(Assignment) Rewrite the listing below, changing every "absolute pixels" to "whole pixels" and leaving all other text as it is.

Stored dataset items:
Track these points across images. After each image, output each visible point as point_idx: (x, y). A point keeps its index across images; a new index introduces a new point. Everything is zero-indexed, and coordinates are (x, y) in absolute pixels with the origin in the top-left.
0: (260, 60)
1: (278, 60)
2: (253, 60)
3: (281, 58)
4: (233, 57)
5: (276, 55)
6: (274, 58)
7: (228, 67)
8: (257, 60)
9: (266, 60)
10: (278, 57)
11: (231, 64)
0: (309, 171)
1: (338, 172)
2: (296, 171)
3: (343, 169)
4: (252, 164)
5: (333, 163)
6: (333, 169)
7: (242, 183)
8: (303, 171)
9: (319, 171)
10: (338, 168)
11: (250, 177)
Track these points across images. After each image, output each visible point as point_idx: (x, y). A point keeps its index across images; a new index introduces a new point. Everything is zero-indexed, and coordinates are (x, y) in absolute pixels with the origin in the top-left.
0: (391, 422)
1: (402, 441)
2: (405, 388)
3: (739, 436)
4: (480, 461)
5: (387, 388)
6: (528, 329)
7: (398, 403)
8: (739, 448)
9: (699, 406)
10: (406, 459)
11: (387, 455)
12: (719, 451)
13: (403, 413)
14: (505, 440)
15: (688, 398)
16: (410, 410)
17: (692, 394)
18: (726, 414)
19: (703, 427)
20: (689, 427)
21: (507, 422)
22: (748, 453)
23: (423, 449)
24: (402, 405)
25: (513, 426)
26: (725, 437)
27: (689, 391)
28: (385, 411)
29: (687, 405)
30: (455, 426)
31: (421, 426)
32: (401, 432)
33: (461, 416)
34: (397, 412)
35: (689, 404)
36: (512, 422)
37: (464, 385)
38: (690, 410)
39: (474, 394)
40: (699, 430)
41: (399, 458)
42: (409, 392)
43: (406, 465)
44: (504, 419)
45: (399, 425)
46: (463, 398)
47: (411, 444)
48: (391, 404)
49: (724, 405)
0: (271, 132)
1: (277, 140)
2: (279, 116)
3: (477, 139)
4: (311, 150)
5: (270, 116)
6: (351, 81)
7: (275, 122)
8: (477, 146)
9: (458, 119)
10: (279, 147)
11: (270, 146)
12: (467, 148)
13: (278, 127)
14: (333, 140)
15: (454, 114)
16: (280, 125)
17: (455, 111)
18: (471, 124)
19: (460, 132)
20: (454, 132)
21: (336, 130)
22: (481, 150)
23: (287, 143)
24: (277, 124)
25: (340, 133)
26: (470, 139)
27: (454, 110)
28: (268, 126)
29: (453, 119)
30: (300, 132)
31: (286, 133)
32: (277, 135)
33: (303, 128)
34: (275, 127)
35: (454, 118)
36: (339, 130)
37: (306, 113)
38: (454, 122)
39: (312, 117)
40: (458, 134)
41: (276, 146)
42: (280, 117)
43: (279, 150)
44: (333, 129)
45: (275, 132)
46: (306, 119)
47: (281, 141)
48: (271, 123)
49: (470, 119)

(Response to this exercise)
Track these points across images. After each image, output each visible point as point_idx: (x, y). A point keeps its index across images; a new index introduces a new point. Everything is zero-indexed, and coordinates are (x, y) in whole pixels with the origin in the top-left.
0: (260, 60)
1: (278, 60)
2: (253, 60)
3: (281, 58)
4: (233, 57)
5: (276, 55)
6: (274, 58)
7: (228, 67)
8: (257, 60)
9: (266, 60)
10: (278, 57)
11: (231, 64)
0: (309, 171)
1: (338, 172)
2: (296, 171)
3: (343, 169)
4: (252, 164)
5: (333, 163)
6: (333, 169)
7: (242, 183)
8: (303, 171)
9: (319, 171)
10: (338, 168)
11: (250, 177)
Track these points across images. After each image, output each visible point as point_idx: (x, y). A point keeps its index across images; a new index introduces a new point. Everything is zero-indexed, and coordinates are (x, y) in whole pixels with the origin in the top-left.
0: (391, 422)
1: (402, 441)
2: (405, 388)
3: (739, 436)
4: (480, 461)
5: (387, 388)
6: (528, 329)
7: (398, 403)
8: (739, 448)
9: (699, 406)
10: (406, 459)
11: (387, 455)
12: (719, 451)
13: (403, 413)
14: (505, 440)
15: (688, 398)
16: (410, 410)
17: (692, 394)
18: (726, 414)
19: (703, 427)
20: (689, 427)
21: (507, 422)
22: (748, 453)
23: (423, 449)
24: (402, 405)
25: (513, 426)
26: (725, 437)
27: (689, 391)
28: (385, 411)
29: (687, 405)
30: (455, 426)
31: (421, 426)
32: (401, 432)
33: (461, 416)
34: (397, 412)
35: (689, 404)
36: (512, 422)
37: (464, 385)
38: (690, 410)
39: (474, 394)
40: (699, 430)
41: (399, 458)
42: (409, 392)
43: (406, 465)
44: (504, 419)
45: (399, 425)
46: (463, 398)
47: (411, 444)
48: (391, 404)
49: (724, 405)
0: (271, 132)
1: (277, 140)
2: (279, 116)
3: (477, 139)
4: (311, 150)
5: (270, 116)
6: (351, 81)
7: (275, 122)
8: (477, 146)
9: (458, 119)
10: (279, 147)
11: (270, 146)
12: (467, 148)
13: (278, 127)
14: (333, 140)
15: (454, 114)
16: (280, 125)
17: (455, 111)
18: (471, 124)
19: (460, 132)
20: (454, 132)
21: (336, 130)
22: (481, 150)
23: (287, 143)
24: (277, 124)
25: (340, 133)
26: (470, 139)
27: (454, 110)
28: (268, 126)
29: (453, 119)
30: (300, 132)
31: (286, 133)
32: (277, 135)
33: (303, 128)
34: (275, 127)
35: (454, 118)
36: (339, 130)
37: (306, 113)
38: (454, 122)
39: (312, 117)
40: (458, 134)
41: (276, 146)
42: (280, 117)
43: (279, 150)
44: (333, 129)
45: (275, 132)
46: (306, 119)
47: (281, 141)
48: (271, 123)
49: (470, 119)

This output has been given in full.